C'è una ragione per cui da decenni i giornali (tutti i giornali italiani che contano, nessuno escluso) possono violare liberamente la legge e pubblicare intercettazioni segrete o comunque non riproducibili, ma solo (e solo in alcuni casi) "notiziabili", senza correre altro rischio che quello di scocciare l'editore perché liquidi la ridicola ammenda prevista per l'infrazione, dopo averne incassato un guadagno - di pubblico, di ruolo e di quattrini - enne volte superiore.

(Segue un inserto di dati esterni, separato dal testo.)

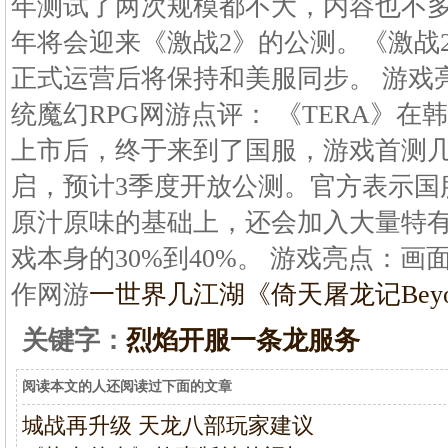
年测试了两次规模都不大，内容也不多，
年将会迎来《激战2》的公测。《激战
正式运营后将保持和美服同步。 游戏
统魔幻RPG网游点评： 《TERA》
上市后，终于来到了国服，游戏首测几
启，预计3季度开放公测。官方表示国
原汁原味的基础上，还会加入大量特
戏本身的30%到40%。 游戏亮点：画
作网游
一世界几江湖《倚天屠龙记
Be
关键字：
烈焰开服一条龙服务
阅读本文的人还阅读过下面的文章
城战再升级 天龙八部玩家建议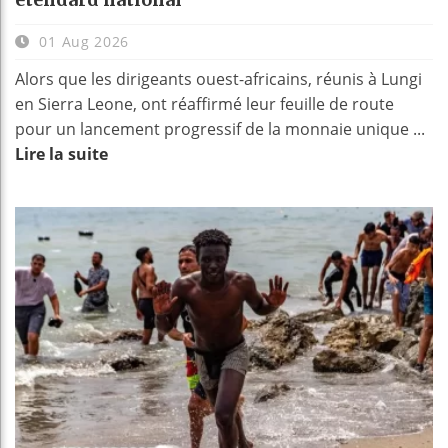
01 Aug 2026
Alors que les dirigeants ouest-africains, réunis à Lungi
en Sierra Leone, ont réaffirmé leur feuille de route
pour un lancement progressif de la monnaie unique ...
Lire la suite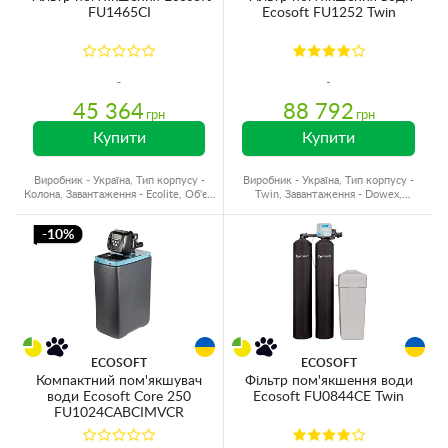
FU1465CI
Ecosoft FU1252 Twin
45 364
88 792
грн
грн
Купити
Купити
Виробник - Україна, Тип корпусу -
Виробник - Україна, Тип корпусу -
Колона, Завантаження - Ecolite, Об'єм
Twin, Завантаження - Dowex,
матеріалу - 75 л.
Призначення - Жорсткість
-10%
ECOSOFT
ECOSOFT
Компактний пом'якшувач
Фільтр пом'якшення води
води Ecosoft Core 250
Ecosoft FU0844CE Twin
FU1024CABCIMVCR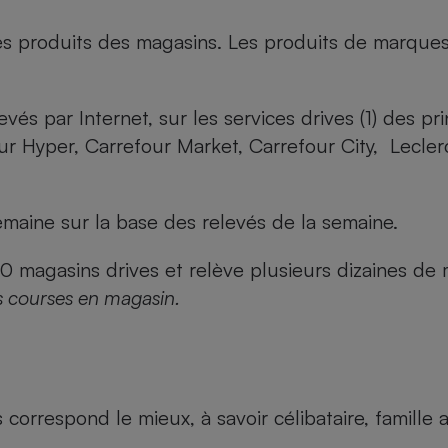
es produits des magasins. Les produits de marque
evés par Internet, sur les services drives (1) des p
our Hyper, Carrefour Market, Carrefour City, Lecle
maine sur la base des relevés de la semaine.
agasins drives et relève plusieurs dizaines de mi
s courses en magasin.
us correspond le mieux, à savoir célibataire, famill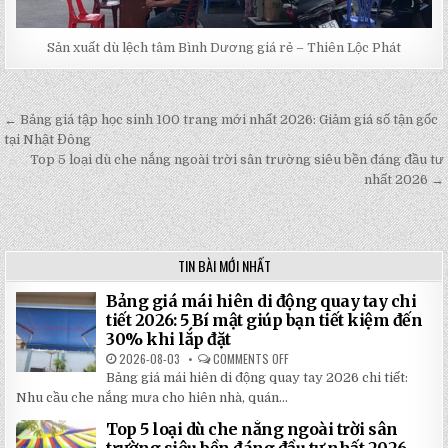
Sản xuất dù lệch tâm Bình Dương giá rẻ – Thiên Lộc Phát
← Bảng giá tập học sinh 100 trang mới nhất 2026: Giảm giá số tận gốc
Post
tại Nhật Đông
navigation
Top 5 loại dù che nắng ngoài trời sân trường siêu bền đáng đầu tư
nhất 2026 →
TIN BÀI MỚI NHẤT
Bảng giá mái hiên di động quay tay chi
tiết 2026: 5 Bí mật giúp bạn tiết kiệm đến
30% khi lắp đặt
2026-08-03
COMMENTS OFF
ON
BẢNG
Bảng giá mái hiên di động quay tay 2026 chi tiết:
GIÁ
MÁI
Nhu cầu che nắng mưa cho hiên nhà, quán...
HIÊN
DI
Top 5 loại dù che nắng ngoài trời sân
ĐỘNG
QUAY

C'è una ragione per cui le procure possono usare le intercettazioni non come strumento di indagine, ma come mezzo di prova della obiettiva disparità morale tra accusati e accusatori e della superiore legittimità "democratica" del potere togato, immacolato nella sua devozione alla legge e all'interesse generale, rispetto a un potere politico sinistramente immortalato nell'immondezzaio quotidiano di soperchierie, debolezze e risentimenti privati che è la lotta per la vita e per il comando, in ogni contesto e a ogni latitudine.

C'è una ragione per cui i processi e i loro esiti, in tutti gli scandali politicamente più succulenti, diventano una faticosa e inutile esternalità, che serve a legittimare i mezzi e i fini di un attivismo formalmente requirente, ma sostanzialmente politico, non impegnato a reggere al vaglio del giudizio, ma a conquistare il consenso e la riconoscenza dell'opinione pubblica, che - così ben ingozzata di particolari disgustosi e soddisfatta della propria indignazione - delle sentenze, ovviamente, non sa che farsene, avendo già scoperto e compreso ben prima la "verità".

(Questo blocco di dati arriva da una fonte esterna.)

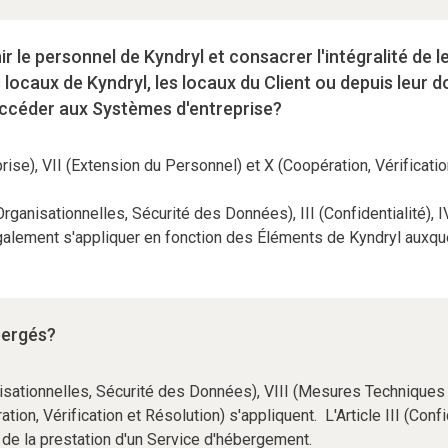
 le personnel de Kyndryl et consacrer l'intégralité de l
s locaux de Kyndryl, les locaux du Client ou depuis leur 
 accéder aux Systèmes d'entreprise?
rise), VII (Extension du Personnel) et X (Coopération, Vérificatio
rganisationnelles, Sécurité des Données), III (Confidentialité),
alement s'appliquer en fonction des Éléments de Kyndryl auxque
bergés?
nisationnelles, Sécurité des Données), VIII (Mesures Techniques 
ion, Vérification et Résolution) s'appliquent. L'Article III (Conf
de la prestation d'un Service d'hébergement.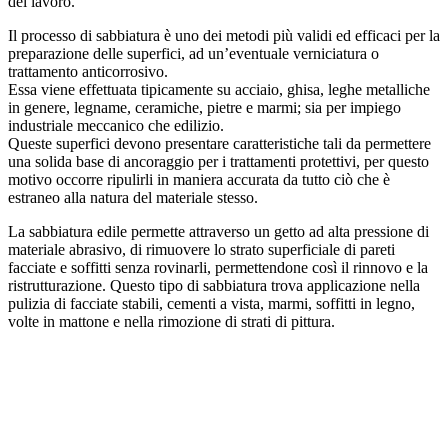
del lavoro.
Il processo di sabbiatura è uno dei metodi più validi ed efficaci per la
preparazione delle superfici, ad un’eventuale verniciatura o
trattamento anticorrosivo.
Essa viene effettuata tipicamente su acciaio, ghisa, leghe metalliche
in genere, legname, ceramiche, pietre e marmi; sia per impiego
industriale meccanico che edilizio.
Queste superfici devono presentare caratteristiche tali da permettere
una solida base di ancoraggio per i trattamenti protettivi, per questo
motivo occorre ripulirli in maniera accurata da tutto ciò che è
estraneo alla natura del materiale stesso.
La sabbiatura edile permette attraverso un getto ad alta pressione di
materiale abrasivo, di rimuovere lo strato superficiale di pareti
facciate e soffitti senza rovinarli, permettendone così il rinnovo e la
ristrutturazione. Questo tipo di sabbiatura trova applicazione nella
pulizia di facciate stabili, cementi a vista, marmi, soffitti in legno,
volte in mattone e nella rimozione di strati di pittura.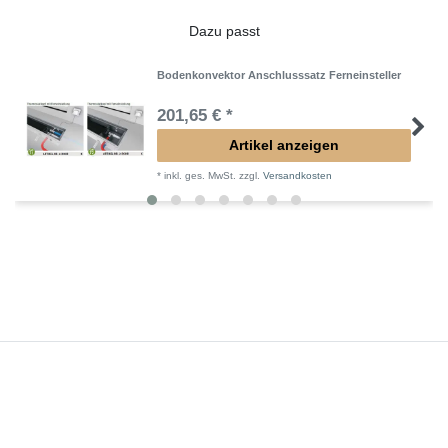
Dazu passt
Bodenkonvektor Anschlusssatz Ferneinsteller
201,65 € *
Artikel anzeigen
*
inkl. ges. MwSt.
zzgl.
Versandkosten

C'è una ragione per cui a potersi opporre a questo schema, che dai tempi di Tangentopoli inchioda l'Italia alla falsa alternativa tra l'immunità e la forca, sono solo i delinquenti che non hanno nulla da perdere e i santi che non hanno niente da guadagnare, e che difendono lo Stato di diritto e la segretezza delle conversazioni e della corrispondenza, malgrado le procure e la stampa istruiscano sapientemente il popolo a giudicare queste pretese "idealistiche" come una ammissione di colpa o di complicità coi colpevoli.

C'è una ragione per tutto questo: il silenzio è il prezzo del ricatto. Di fronte al meccanismo infernale che scoperchia e umilia le vite dei potenti, qualunque potente - e qualunque sistema di potere - è indifeso e può solo sperare di venire risparmiato. Non c'è alcun argine deontologico né nella stampa, né nelle procure italiane, a quest'uso pettegolo e denigratorio del potere di informazione e di indagine. Non c'è alcuna resistenza culturale nelle élite italiane a una cattiva abitudine che si è consolidata, fino a divenire uno "stile". Non c'è nessuna remora di gusto in un'opinione pubblica imbambolata dall'illusione di vendicare i torti subiti e destinata ad accrescere la domanda di scandalo.

Bisognerebbe essere matti, per dire che il trattamento riservato all'ex Ministro Guidi e la gogna mediatica allestita per distruggerne l'immagine sono semplicemente disgustosi. Infatti, nessuno lo farà.